While a multitude of home grooming tools are available for your pet, you certainly don’t need to spend a fortune to keep your dog well managed. A few basic (and inexpensive) items are all that you’ll require to keep your dog looking fine.

 

“I personally prefer a slicker brush and a metal comb,” says Rozanski. “There is wide assortment of tools available, but some instruction on choosing the right one is necessary. Usually a groomer or breeder can help with this.

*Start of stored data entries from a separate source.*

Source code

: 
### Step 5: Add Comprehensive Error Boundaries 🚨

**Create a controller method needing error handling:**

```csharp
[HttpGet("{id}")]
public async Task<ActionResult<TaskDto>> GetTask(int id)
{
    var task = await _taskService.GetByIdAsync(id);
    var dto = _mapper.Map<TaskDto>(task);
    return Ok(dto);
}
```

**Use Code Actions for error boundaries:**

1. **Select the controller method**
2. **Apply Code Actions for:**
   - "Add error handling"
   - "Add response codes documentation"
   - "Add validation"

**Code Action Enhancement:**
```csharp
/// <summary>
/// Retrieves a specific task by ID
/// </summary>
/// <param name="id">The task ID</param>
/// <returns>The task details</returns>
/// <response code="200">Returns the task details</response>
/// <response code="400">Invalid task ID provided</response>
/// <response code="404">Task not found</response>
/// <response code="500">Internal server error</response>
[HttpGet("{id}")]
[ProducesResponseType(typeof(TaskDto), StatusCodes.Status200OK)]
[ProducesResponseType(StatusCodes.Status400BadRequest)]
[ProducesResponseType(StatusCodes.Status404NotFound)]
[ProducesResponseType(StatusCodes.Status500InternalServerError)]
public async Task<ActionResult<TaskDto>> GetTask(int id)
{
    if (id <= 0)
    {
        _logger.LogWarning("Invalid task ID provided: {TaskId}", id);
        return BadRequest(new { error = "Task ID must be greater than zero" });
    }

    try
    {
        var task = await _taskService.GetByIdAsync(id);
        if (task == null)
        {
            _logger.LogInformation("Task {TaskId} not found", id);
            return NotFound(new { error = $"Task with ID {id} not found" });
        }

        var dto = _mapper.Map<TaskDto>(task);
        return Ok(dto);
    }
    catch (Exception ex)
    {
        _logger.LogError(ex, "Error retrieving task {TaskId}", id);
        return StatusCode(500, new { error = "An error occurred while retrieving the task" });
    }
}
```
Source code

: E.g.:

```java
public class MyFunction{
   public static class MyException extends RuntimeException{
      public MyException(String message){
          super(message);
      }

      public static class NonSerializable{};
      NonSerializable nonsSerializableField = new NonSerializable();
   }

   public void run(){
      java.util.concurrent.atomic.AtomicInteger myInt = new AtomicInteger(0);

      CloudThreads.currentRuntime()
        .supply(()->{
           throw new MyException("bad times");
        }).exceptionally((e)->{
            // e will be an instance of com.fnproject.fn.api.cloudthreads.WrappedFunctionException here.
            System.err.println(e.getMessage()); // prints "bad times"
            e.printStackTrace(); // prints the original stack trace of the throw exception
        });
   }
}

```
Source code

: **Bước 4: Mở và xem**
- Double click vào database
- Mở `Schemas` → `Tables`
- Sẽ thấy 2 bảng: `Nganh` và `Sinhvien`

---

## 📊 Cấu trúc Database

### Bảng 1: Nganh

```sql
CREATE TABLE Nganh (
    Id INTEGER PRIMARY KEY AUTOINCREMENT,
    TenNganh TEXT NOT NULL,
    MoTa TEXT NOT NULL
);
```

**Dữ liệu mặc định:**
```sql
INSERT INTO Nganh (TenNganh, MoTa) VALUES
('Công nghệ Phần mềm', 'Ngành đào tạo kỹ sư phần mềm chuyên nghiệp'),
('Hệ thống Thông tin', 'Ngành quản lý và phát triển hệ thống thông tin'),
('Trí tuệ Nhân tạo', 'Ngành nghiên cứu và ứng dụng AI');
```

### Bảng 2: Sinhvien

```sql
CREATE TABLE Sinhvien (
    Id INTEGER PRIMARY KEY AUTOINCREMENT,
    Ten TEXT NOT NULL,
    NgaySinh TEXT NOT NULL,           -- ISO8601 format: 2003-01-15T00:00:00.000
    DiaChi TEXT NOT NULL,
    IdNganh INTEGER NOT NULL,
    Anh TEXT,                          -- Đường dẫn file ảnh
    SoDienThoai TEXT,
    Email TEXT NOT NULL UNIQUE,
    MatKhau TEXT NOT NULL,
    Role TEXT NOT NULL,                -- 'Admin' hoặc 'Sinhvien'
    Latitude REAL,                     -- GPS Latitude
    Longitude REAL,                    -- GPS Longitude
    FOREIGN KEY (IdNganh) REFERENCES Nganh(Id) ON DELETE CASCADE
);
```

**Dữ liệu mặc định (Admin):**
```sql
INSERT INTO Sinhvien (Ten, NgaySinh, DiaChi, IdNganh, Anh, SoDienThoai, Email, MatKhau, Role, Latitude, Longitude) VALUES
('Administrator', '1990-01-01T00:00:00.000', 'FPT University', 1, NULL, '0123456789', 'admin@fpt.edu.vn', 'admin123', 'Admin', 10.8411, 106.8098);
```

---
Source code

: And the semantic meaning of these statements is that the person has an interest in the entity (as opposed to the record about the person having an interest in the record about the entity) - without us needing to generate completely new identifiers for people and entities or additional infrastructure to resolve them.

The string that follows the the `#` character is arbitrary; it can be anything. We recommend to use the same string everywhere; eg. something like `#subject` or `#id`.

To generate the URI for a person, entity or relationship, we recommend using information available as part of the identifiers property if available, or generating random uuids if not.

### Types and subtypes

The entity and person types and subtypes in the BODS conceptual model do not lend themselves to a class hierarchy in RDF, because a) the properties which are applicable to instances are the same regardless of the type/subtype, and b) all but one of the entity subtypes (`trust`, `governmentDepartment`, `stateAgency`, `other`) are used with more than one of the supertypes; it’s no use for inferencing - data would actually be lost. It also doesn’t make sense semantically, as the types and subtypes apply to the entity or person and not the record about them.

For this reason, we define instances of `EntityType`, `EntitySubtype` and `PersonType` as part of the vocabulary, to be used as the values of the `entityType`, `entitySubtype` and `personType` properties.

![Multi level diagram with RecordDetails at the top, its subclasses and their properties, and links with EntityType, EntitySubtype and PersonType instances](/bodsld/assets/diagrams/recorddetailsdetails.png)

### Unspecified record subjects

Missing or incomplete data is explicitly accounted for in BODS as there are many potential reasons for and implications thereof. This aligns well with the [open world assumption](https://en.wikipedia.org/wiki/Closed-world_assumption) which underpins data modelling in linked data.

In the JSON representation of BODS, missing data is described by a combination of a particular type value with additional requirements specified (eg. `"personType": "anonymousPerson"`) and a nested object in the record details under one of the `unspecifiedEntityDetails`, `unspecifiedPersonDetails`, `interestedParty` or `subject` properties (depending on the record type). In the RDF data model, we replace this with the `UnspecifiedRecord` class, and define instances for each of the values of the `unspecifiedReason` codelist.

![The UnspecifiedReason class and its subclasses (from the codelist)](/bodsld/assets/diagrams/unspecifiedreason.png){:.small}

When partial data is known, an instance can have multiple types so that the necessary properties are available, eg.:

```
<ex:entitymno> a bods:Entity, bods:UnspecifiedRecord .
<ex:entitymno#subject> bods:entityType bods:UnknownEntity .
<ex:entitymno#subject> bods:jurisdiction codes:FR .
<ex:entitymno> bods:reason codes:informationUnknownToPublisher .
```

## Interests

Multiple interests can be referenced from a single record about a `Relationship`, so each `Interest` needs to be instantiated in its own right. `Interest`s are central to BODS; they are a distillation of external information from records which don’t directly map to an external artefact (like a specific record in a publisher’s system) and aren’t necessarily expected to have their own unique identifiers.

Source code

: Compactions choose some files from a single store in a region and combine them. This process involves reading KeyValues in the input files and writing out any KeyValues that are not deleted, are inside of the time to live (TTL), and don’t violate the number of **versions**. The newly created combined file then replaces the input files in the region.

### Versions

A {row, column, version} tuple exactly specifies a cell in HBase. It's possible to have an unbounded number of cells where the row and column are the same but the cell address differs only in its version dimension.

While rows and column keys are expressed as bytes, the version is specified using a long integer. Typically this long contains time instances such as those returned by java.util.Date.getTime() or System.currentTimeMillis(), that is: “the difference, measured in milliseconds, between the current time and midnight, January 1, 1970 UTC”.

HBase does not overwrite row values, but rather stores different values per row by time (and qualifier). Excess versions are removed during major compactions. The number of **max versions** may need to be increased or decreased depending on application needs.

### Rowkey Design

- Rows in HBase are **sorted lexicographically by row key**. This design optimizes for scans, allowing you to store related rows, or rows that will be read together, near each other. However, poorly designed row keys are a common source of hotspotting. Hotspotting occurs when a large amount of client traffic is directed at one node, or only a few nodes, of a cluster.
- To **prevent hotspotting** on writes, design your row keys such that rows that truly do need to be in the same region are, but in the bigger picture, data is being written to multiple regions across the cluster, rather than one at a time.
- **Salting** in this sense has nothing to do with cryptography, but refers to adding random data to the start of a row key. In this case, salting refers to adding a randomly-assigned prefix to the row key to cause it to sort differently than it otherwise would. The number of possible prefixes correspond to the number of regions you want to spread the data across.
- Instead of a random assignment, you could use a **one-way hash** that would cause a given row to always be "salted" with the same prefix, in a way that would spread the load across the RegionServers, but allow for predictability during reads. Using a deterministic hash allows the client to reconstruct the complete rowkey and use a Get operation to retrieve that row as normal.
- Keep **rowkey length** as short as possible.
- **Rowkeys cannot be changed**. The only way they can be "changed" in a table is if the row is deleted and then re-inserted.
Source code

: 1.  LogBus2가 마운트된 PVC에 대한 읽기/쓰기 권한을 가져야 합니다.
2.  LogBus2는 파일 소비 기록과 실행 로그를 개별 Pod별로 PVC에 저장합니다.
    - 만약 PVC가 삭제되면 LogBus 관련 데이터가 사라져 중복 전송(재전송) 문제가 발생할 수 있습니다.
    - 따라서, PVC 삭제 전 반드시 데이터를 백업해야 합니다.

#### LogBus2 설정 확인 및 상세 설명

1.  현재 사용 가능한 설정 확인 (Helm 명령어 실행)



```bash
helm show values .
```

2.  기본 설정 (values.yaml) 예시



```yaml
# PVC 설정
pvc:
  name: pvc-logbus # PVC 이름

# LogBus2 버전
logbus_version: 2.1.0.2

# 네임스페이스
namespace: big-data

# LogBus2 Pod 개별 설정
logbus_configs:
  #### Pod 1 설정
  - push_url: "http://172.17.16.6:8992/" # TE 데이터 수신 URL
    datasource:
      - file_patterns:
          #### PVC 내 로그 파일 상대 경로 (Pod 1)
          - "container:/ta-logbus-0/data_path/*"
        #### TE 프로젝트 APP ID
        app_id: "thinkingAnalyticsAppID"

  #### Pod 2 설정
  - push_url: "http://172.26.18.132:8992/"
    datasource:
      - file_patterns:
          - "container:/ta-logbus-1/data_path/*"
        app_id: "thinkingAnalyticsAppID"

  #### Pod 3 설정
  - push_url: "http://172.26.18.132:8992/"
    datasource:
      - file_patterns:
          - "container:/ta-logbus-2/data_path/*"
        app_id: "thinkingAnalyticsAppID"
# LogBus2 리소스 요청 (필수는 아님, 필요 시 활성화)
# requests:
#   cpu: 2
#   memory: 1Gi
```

A hand-mitt, although I have never tried one, is good for a very short haired dog such as a Doberman or a Dalmatian.”

 

When to See a Professional Groomer

 

When it comes to grooming, sometimes it’s best to just leave it to the pros.

 

“Professional grooming every 4-6 weeks is a good way to keep shedding at a minimum and to avoid a mess at home; groomers have all the proper tools and specialty shampoos for shedding dogs,” says Rozanski.

 

“Bathing at home can be fun, but if the dog is not rinsed or dried properly, or if the wrong shampoo is used, a skin condition can occur. Also, the PH balance/level for a dog is different than a person, so only dog shampoos should be used,” added Rozanski.

 

Keeping Your Home Clean of Pet Hair

 

When it comes to keeping your home clean, there are many things you can do to either pick up cast-off dog hair or keep it from becoming a problem. According to Rozanski, it’s always a good idea to keep furniture and other desired areas covered with a throw or sheet, but vacuuming is your best weapon in the fight against dog hair. While a conventional vacuum can be used, there are special devices and attachments that can make the job easier. Rozanski recommends the FURminator line of products. FURminator manufactures a wide array of brushes, shedding tools, combs, shampoos, and conditioners that are available in most pet supply stores as well as online.

 

When it comes to quick pickups of dog hair from clothes and furniture, Rozanski is partial to hand rollers from companies such as 3M. If you have wood flooring in your home, a Swiffer or similar type of broom might do just as well as a vacuum, but you will still need one to get in the nooks and crannies of your furniture. Again, none of these actions will completely eliminate shed hair from your home, but they will help you go to great lengths to combat it.

 

Using Air Filters to Control Pet Hair in the Home

 

Pet hair and dander in the air can exacerbate allergies, asthma and other conditions, and often the conventional filtering that comes with heating and air conditioning systems won’t be enough to create an easy breathing environment. There are many standalone air filters you can purchase, but Rozanski says she has had particular success with Aprilaire products.

 

Obviously, frequent filter changes are a must, and for heavily shedding dogs, you might want to change filters more often than the company recommends.

 

Final Thought on Dog Shedding

 

Perhaps the most important thing you can do to stay ahead of shedding is by using tips from multiple experts.

 

“My suggestion for most owners is to learn about your dog and the breed before making a decision on purchasing or adopting the pet. You need to understand the requirements for that pet in terms of veterinary care, nutrition, and maintenance,” says Dr. Denish.

 

 

This article was reviewed for accuracy by Dr. Katie Grzyb, DVM.